The law made California the first state to bar pay-for-delay pharmaceutical agreements by making them presumptively anticompetitive if the nonreference drug maker receives anything of value from the other company.
The Association for Accessible Medicines (AAM), which represents generic drugmakers, is appealing a December 31 decision by a federal judge that allows California’s new law barring pay-for-delay arrangements between brand-name and generic pharma firms to go forward.
Last week, AAM filed a notice of appeal with the U.S. Court of Appeals for the Ninth Circuit.
The law, AB 824, made California the first state to bar pay-for-delay pharmaceutical agreements by making them presumptively anticompetitive if the nonreference drug maker receives anything of value from the other company. The bill would make violating these provisions punishable by civil penalty of up to $20 million per violation.

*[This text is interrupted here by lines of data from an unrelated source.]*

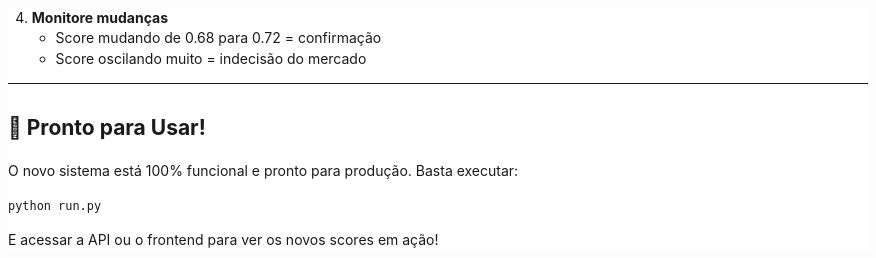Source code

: 4. **Monitore mudanças**
   - Score mudando de 0.68 para 0.72 = confirmação
   - Score oscilando muito = indecisão do mercado

---

## 🚀 Pronto para Usar!

O novo sistema está 100% funcional e pronto para produção. Basta executar:

```bash
python run.py
```

E acessar a API ou o frontend para ver os novos scores em ação!

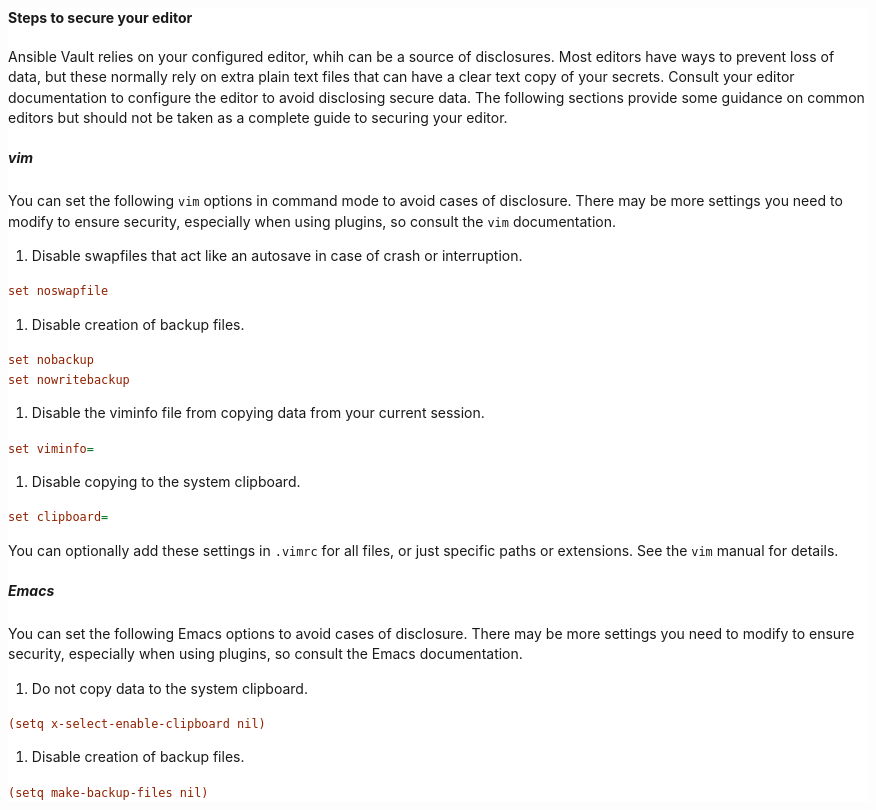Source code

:

#### Steps to secure your editor

Ansible Vault relies on your configured editor, whih can be a source of disclosures. Most editors have ways to prevent loss of data, but  these normally rely on extra plain text files that can have a clear text copy of your secrets. Consult your editor documentation to configure  the editor to avoid disclosing secure data. The following sections  provide some guidance on common editors but should not be taken as a  complete guide to securing your editor.

##### vim

You can set the following `vim` options in command mode to avoid cases of disclosure. There may be more settings you need to modify to ensure security, especially when using  plugins, so consult the `vim` documentation.

1. Disable swapfiles that act like an autosave in case of crash or interruption.

```ini
set noswapfile
```

1. Disable creation of backup files.

```ini
set nobackup
set nowritebackup
```

1. Disable the viminfo file from copying data from your current session.

```ini
set viminfo=
```

1. Disable copying to the system clipboard.

```ini
set clipboard=
```

You can optionally add these settings in `.vimrc` for all files, or just specific paths or extensions. See the `vim` manual for details.

##### Emacs

You can set the following Emacs options to avoid cases of disclosure. There may be more settings you need to modify to ensure security,  especially when using plugins, so consult the Emacs documentation.

1. Do not copy data to the system clipboard.

```ini
(setq x-select-enable-clipboard nil)
```

1. Disable creation of backup files.

```ini
(setq make-backup-files nil)
```
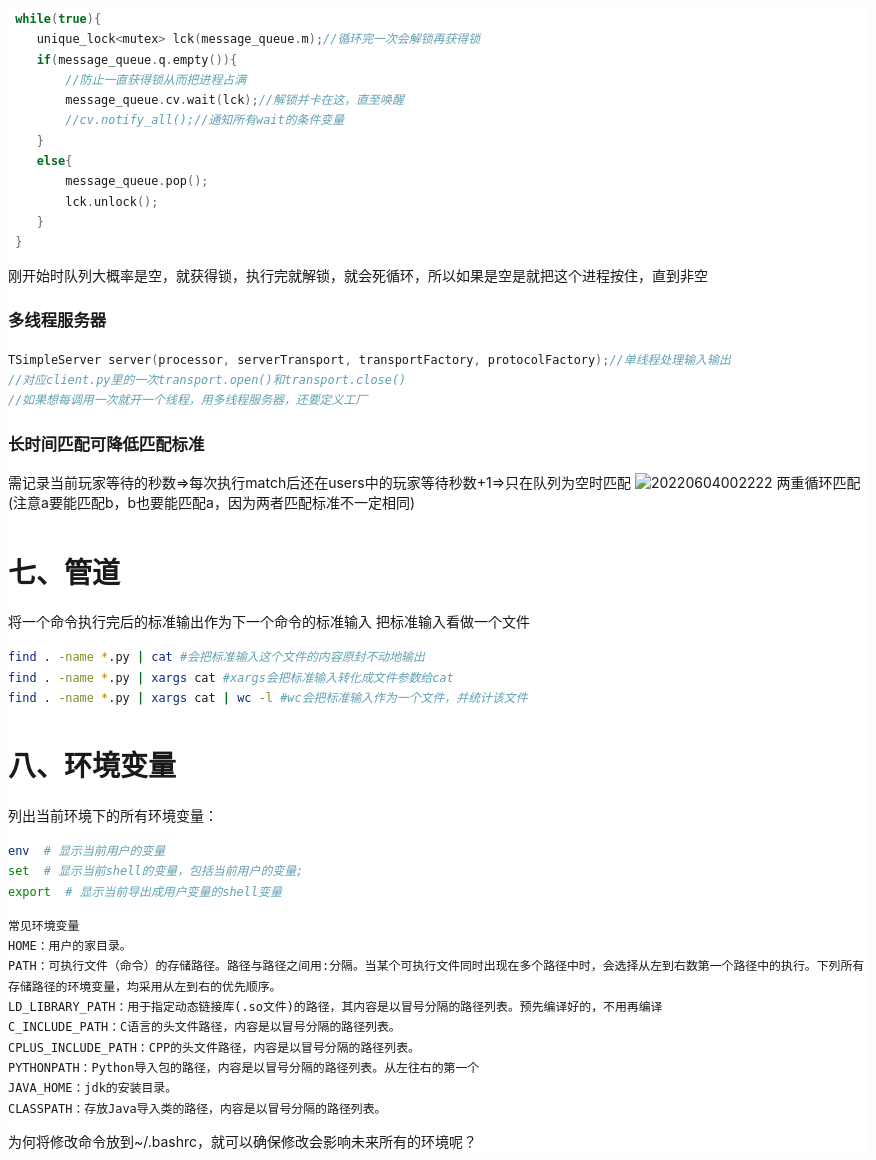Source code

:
 ```c++
 while(true){
    unique_lock<mutex> lck(message_queue.m);//循环完一次会解锁再获得锁
    if(message_queue.q.empty()){
        //防止一直获得锁从而把进程占满
        message_queue.cv.wait(lck);//解锁并卡在这，直至唤醒
        //cv.notify_all();//通知所有wait的条件变量
    }
    else{
        message_queue.pop();
        lck.unlock();
    }
 }
```
刚开始时队列大概率是空，就获得锁，执行完就解锁，就会死循环，所以如果是空是就把这个进程按住，直到非空

### 多线程服务器
```c++
TSimpleServer server(processor, serverTransport, transportFactory, protocolFactory);//单线程处理输入输出
//对应client.py里的一次transport.open()和transport.close()
//如果想每调用一次就开一个线程，用多线程服务器，还要定义工厂
```
### 长时间匹配可降低匹配标准
需记录当前玩家等待的秒数=>每次执行match后还在users中的玩家等待秒数+1=>只在队列为空时匹配
![20220604002222](https://s2.loli.net/2022/06/04/sXtV2ZEqGr8cDP9.png)
两重循环匹配(注意a要能匹配b，b也要能匹配a，因为两者匹配标准不一定相同)

# 七、管道
将一个命令执行完后的标准输出作为下一个命令的标准输入
把标准输入看做一个文件
```bash
find . -name *.py | cat #会把标准输入这个文件的内容原封不动地输出
find . -name *.py | xargs cat #xargs会把标准输入转化成文件参数给cat
find . -name *.py | xargs cat | wc -l #wc会把标准输入作为一个文件，并统计该文件
```
# 八、环境变量
列出当前环境下的所有环境变量：
```bash
env  # 显示当前用户的变量
set  # 显示当前shell的变量，包括当前用户的变量;
export  # 显示当前导出成用户变量的shell变量
```
```
常见环境变量
HOME：用户的家目录。
PATH：可执行文件（命令）的存储路径。路径与路径之间用:分隔。当某个可执行文件同时出现在多个路径中时，会选择从左到右数第一个路径中的执行。下列所有存储路径的环境变量，均采用从左到右的优先顺序。
LD_LIBRARY_PATH：用于指定动态链接库(.so文件)的路径，其内容是以冒号分隔的路径列表。预先编译好的，不用再编译
C_INCLUDE_PATH：C语言的头文件路径，内容是以冒号分隔的路径列表。
CPLUS_INCLUDE_PATH：CPP的头文件路径，内容是以冒号分隔的路径列表。
PYTHONPATH：Python导入包的路径，内容是以冒号分隔的路径列表。从左往右的第一个
JAVA_HOME：jdk的安装目录。
CLASSPATH：存放Java导入类的路径，内容是以冒号分隔的路径列表。
```
为何将修改命令放到~/.bashrc，就可以确保修改会影响未来所有的环境呢？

Increased competition from generics and biosimilars breaks up drug monopolies and lowers pharmaceutical costs, the state has said. California patients and state programs saved $26 billion in 2018 alone by using generic prescription drugs.

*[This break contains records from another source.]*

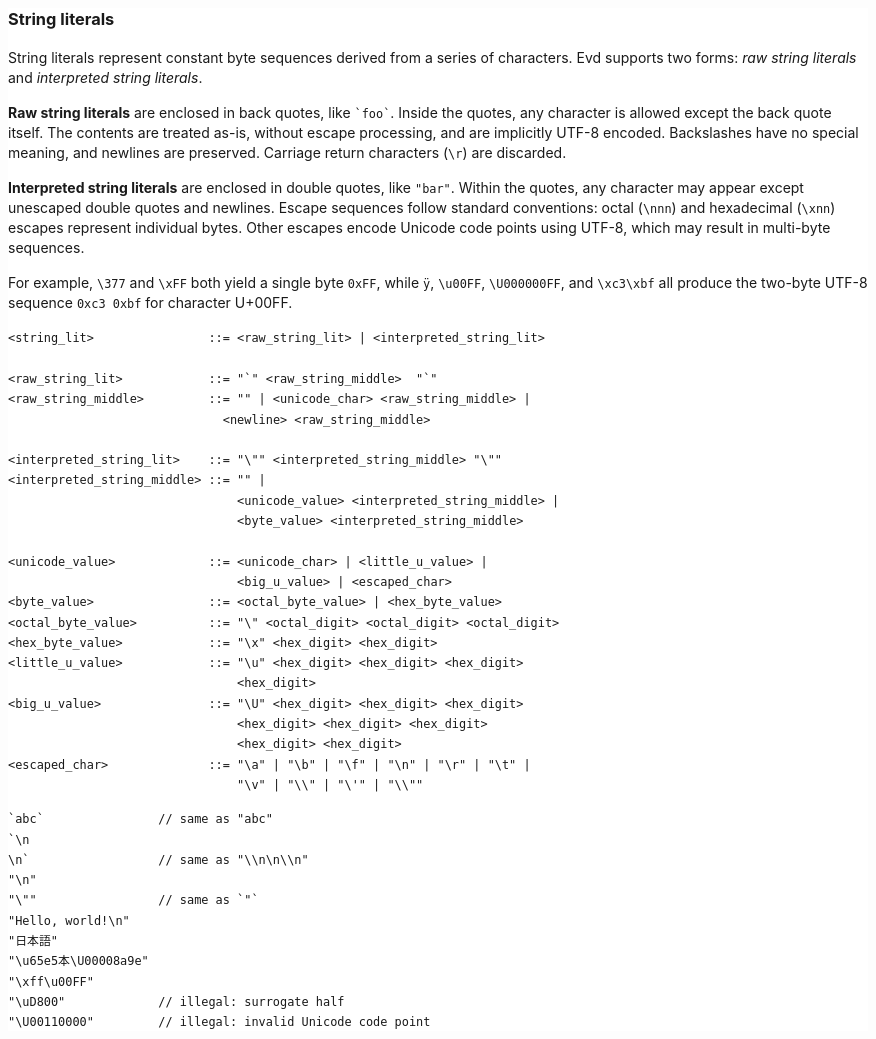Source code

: ### String literals

String literals represent constant byte sequences derived from a series of
characters. Evd supports two forms: *raw string literals* and *interpreted
string literals*.

**Raw string literals** are enclosed in back quotes, like `` `foo` ``.
Inside the quotes, any character is allowed except the back quote itself.
The contents are treated as-is, without escape processing, and are
implicitly UTF-8 encoded. Backslashes have no special meaning, and
newlines are preserved. Carriage return characters (`\r`) are discarded.

**Interpreted string literals** are enclosed in double quotes, like `"bar"`.
Within the quotes, any character may appear except unescaped double quotes
and newlines. Escape sequences follow standard conventions: octal (`\nnn`)
and hexadecimal (`\xnn`) escapes represent individual bytes. Other escapes
encode Unicode code points using UTF-8, which may result in multi-byte
sequences.

For example, `\377` and `\xFF` both yield a single byte `0xFF`, while
`ÿ`, `\u00FF`, `\U000000FF`, and `\xc3\xbf` all produce the two-byte UTF-8
sequence `0xc3 0xbf` for character U+00FF.

```
<string_lit>                ::= <raw_string_lit> | <interpreted_string_lit>

<raw_string_lit>            ::= "`" <raw_string_middle>  "`"
<raw_string_middle>         ::= "" | <unicode_char> <raw_string_middle> |
                              <newline> <raw_string_middle>

<interpreted_string_lit>    ::= "\"" <interpreted_string_middle> "\""
<interpreted_string_middle> ::= "" |
                                <unicode_value> <interpreted_string_middle> |
                                <byte_value> <interpreted_string_middle>

<unicode_value>             ::= <unicode_char> | <little_u_value> |
                                <big_u_value> | <escaped_char>
<byte_value>                ::= <octal_byte_value> | <hex_byte_value>
<octal_byte_value>          ::= "\" <octal_digit> <octal_digit> <octal_digit>
<hex_byte_value>            ::= "\x" <hex_digit> <hex_digit>
<little_u_value>            ::= "\u" <hex_digit> <hex_digit> <hex_digit>
                                <hex_digit>
<big_u_value>               ::= "\U" <hex_digit> <hex_digit> <hex_digit>
                                <hex_digit> <hex_digit> <hex_digit>
                                <hex_digit> <hex_digit>
<escaped_char>              ::= "\a" | "\b" | "\f" | "\n" | "\r" | "\t" |
                                "\v" | "\\" | "\'" | "\\""
```

```
`abc`                // same as "abc"
`\n
\n`                  // same as "\\n\n\\n"
"\n"
"\""                 // same as `"`
"Hello, world!\n"
"日本語"
"\u65e5本\U00008a9e"
"\xff\u00FF"
"\uD800"             // illegal: surrogate half
"\U00110000"         // illegal: invalid Unicode code point
```
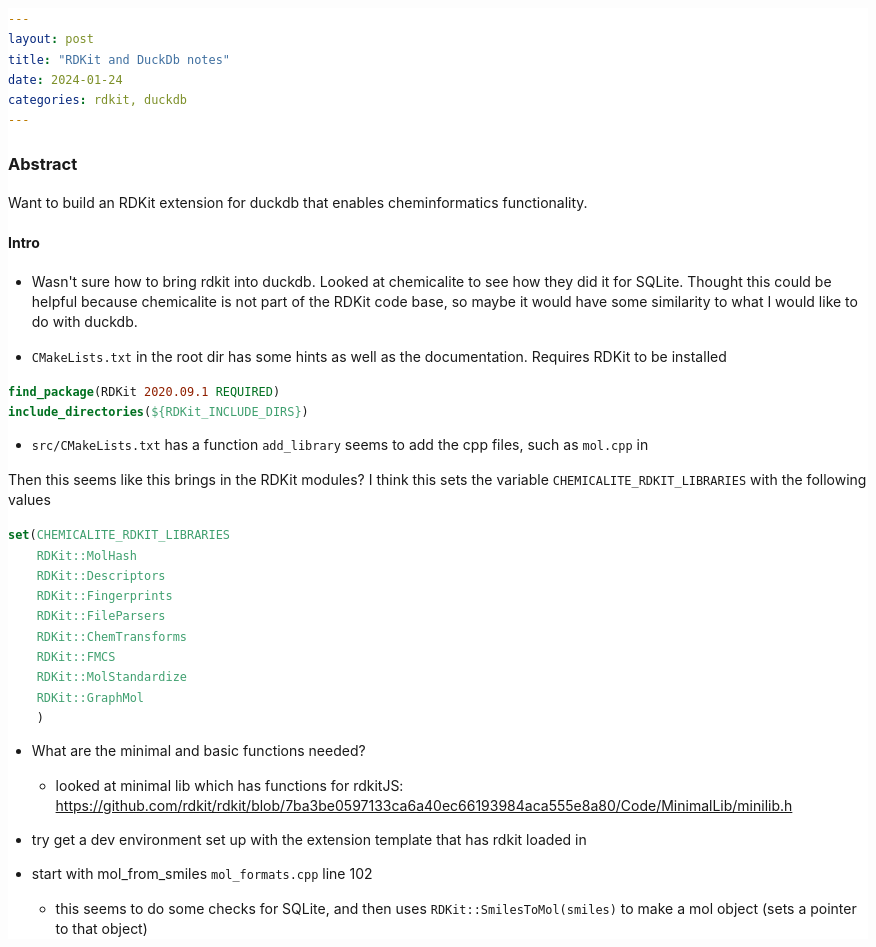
 ```yaml
---
layout: post
title: "RDKit and DuckDb notes"
date: 2024-01-24
categories: rdkit, duckdb
---
```


### Abstract

Want to build an RDKit extension for duckdb that enables cheminformatics functionality.

#### Intro

- Wasn't sure how to bring rdkit into duckdb. Looked at chemicalite to see how they did it for SQLite.
  Thought this could be helpful because chemicalite is not part of the RDKit code base, so maybe it would
  have some similarity to what I would like to do with duckdb.

- `CMakeLists.txt` in the root dir has some hints as well as the documentation.
  Requires RDKit to be installed

```Cmake
find_package(RDKit 2020.09.1 REQUIRED)
include_directories(${RDKit_INCLUDE_DIRS})
```

- `src/CMakeLists.txt` has a function `add_library` seems to add the cpp files,
  such as `mol.cpp` in

Then this seems like this brings in the RDKit modules?
I think this sets the variable `CHEMICALITE_RDKIT_LIBRARIES` with the following values

```Cmake
set(CHEMICALITE_RDKIT_LIBRARIES
    RDKit::MolHash
    RDKit::Descriptors
    RDKit::Fingerprints
    RDKit::FileParsers
    RDKit::ChemTransforms
    RDKit::FMCS
    RDKit::MolStandardize
    RDKit::GraphMol
    )
```

- What are the minimal and basic functions needed?

  - looked at minimal lib which has functions for rdkitJS: https://github.com/rdkit/rdkit/blob/7ba3be0597133ca6a40ec66193984aca555e8a80/Code/MinimalLib/minilib.h

- try get a dev environment set up with the extension template that has rdkit loaded in
- start with mol_from_smiles `mol_formats.cpp` line 102
  - this seems to do some checks for SQLite, and then uses `RDKit::SmilesToMol(smiles)` to make a mol object (sets a pointer to that object)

AAM had argued that the law violated the federal government’s right to regulate interstate commerce and the scope of US patents. The judge hearing the case for the Eastern District of California refused to enter a preliminary injunction against the law going into effect, saying AAM had not met its burden of proof for a preliminary injunction.
In 2013, the Supreme Court ruled in FTC v Actavis that a brand-name drug maker’s payment to a generic competitor to settle patent litigation can violate antitrust laws if the plaintiffs demonstrate that the defendants are engaged in anticompetitive behavior on a case-by-case basis by imposing an unreasonable restraint of trade based on economic factors.